I have definitely considered joining some extra-curriculars at school but at this point, none of them are jumping out at me haha! For the past week, i have been to the library twice, and it was pretty comforting to just be by myself. However, i did sit at my normal group for the other days and it was fine during the day- but i couldn’t help but feel a bit anxious when i got home and had time to think.

I really appreciate your ideas, and i really am seeking out some ways to make a change at this point. Thank you so much for replying, I’ll keep looking around for some other things to do 🙂

Eddie

I’m not sure how this’ll come off, but i find it weirdly comforting to know that i’m not alone in my experiences. sometimes i get a bit caught up in my own head, i don’t even consider that other people have felt the same that i have.

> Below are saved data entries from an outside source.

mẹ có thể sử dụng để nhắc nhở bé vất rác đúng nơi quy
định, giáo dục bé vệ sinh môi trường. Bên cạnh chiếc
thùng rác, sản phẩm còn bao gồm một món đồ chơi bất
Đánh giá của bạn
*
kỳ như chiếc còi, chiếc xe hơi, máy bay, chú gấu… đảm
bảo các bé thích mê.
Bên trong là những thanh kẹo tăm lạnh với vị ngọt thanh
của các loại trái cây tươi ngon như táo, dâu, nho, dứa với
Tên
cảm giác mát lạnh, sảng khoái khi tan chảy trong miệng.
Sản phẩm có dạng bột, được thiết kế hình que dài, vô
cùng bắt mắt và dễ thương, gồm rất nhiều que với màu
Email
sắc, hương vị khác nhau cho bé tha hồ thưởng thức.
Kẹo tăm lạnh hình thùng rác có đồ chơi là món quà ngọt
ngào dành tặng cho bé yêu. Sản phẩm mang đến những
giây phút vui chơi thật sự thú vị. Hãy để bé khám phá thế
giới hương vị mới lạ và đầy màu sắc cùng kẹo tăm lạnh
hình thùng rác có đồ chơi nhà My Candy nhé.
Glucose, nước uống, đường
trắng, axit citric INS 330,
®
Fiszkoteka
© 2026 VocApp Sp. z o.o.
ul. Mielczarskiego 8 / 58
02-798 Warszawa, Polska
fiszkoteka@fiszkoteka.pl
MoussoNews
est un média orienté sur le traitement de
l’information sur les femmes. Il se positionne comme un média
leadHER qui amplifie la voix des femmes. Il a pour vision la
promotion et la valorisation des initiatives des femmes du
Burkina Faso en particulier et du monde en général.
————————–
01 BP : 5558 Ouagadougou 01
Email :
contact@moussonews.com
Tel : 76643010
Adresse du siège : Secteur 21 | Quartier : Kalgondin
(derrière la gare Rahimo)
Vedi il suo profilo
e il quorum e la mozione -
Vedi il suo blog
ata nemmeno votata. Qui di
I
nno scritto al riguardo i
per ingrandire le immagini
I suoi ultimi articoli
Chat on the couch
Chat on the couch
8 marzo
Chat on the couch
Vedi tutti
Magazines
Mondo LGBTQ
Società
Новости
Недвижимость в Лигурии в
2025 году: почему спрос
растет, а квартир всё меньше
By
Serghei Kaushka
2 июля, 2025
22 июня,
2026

I am currently in search of some after school activities or a part time job to participate in so it takes up some of my time and i have chances to make friends outside of school.

I guess as an update: i sat with my friends majority of the week but when i got to being myself, i couldn’t chase away the feelings, i guess. however, i sat in the library and it was pretty peaceful to just be by myself, sorting through books. it might have been something to do with being distracted but im not quite sure haha.

Thank you for your advice, i found it really helpful!

Eddie

sbella02
Community Champion
Community Champion

Eddie,

That's great that you're searching for a part-time job or extracurricular activities, please let us know how it all goes!

That's also good to hear that you've been sitting with your friends, sometimes even sitting in a group of people can provide us with some level of comfort. The library can definitely be peaceful too, I totally understand.